Fugas - Vinhos

  • Hotel The Yeatman em Vila Nova de Gaia
    Hotel The Yeatman em Vila Nova de Gaia

Vinhos com histórias e que nos fazem felizes

Por José Augusto Moreira

Há momentos que se tornam difíceis de esquecer e o jantar vínico da semana passada no The Yeatman, em Gaia, ficará seguramente entre as melhores memórias.
Pelos excelentes vinhos da Herdade do Mouchão, pois claro, mas também por uma singular conjugação de circunstâncias que fizeram daquela uma noite única.

Comece-se pelos vinhos, raros e com histórias para contar, associe-se o facto de ter coincidido com a notícia da atribuição da estrela pelo guia Michelin ao chef Ricardo Costa, e junte-se ainda o aniversário do responsável pela enologia do Mouchão, Paulo Laureano. Foi, de facto, muito especial.

As hostilidades começaram com um vinho de 1984, a bonita idade de 27 anos, portanto, a mostrar que também no Alentejo pode haver vinhos longevos. Como curiosidade, o facto de ter sido um vinho poupado aos excessos do tempo de ocupação da herdade nos anos que se seguiram à revolução, o que se agradece às artes e engenho do adegueiro João Alabaça. E o seu amor ao vinho, claro. Abençoado seja!

E o que se pode dizer deste vinho é que está ainda para durar, tal é ainda a vivacidade da cor, o equilíbrio de acidez e presença de taninos. Curioso também o confronto a que foi submetido com um créme brûlé de abóbora, que fez sobressair as notas de menta doce, para além da autêntica sinfonia de aromas (tabaco, açafrão, noz moscada...).
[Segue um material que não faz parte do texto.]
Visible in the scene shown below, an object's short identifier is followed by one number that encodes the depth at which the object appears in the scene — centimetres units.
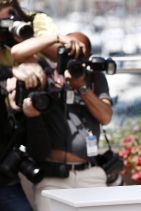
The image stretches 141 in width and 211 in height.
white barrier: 460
Igualmente histórico o vinho de 2001 engarrafado como Tonel 3-4, como só acontece aos ovinhos da casa que revelam uma qualidade extraordinária. E não por ser o ano do centenário da adega - começou a produzir em 1901 -, já que por mérito intrínseco que bem pode figurar entre os vinhos portugueses de maior personalidade e carácter. Feito apenas com uvas Alicante Bouchet, é de uma elegância rara que resulta do estágio de dois anos nos já famosos tonéis de carvalho português, com topos de macacauba e mogno.

O remate foi feito com o vinho mais novo. Um desafio que parecia contrariar as regras, ainda por cima tratando-se de um prato de caça, conjugando perdiz, faisão, veado, pombo e cogumelos. Mais: o Mouchão 2006, em garrafa Magnum, mostrou-se como um perfeito concentrado de fruta. Rústico, redondo e aveludado, mas também sedutor como só mesmo os vinhos mais extraordinários o conseguem.

Paulo Laureano disse tratar-se de um casamento onde o vinho não comia o prato e o prato não bebia o vinho. Acrescentaríamos que se tratou mesmo de um caso de paixão ardente, com o prato a pedir constantemente o vinho e este a reclamar a comida. Parabéns a quem consegue engarrafar tais vinhos, mas também ao chef Ricardo Costa e à responsável pelos vinhos do restaurante, Beatriz Machado, que ousou uma tal combinação.

É assim que nos tornamos mais sabedores, mas também, e sobretudo, mais felizes.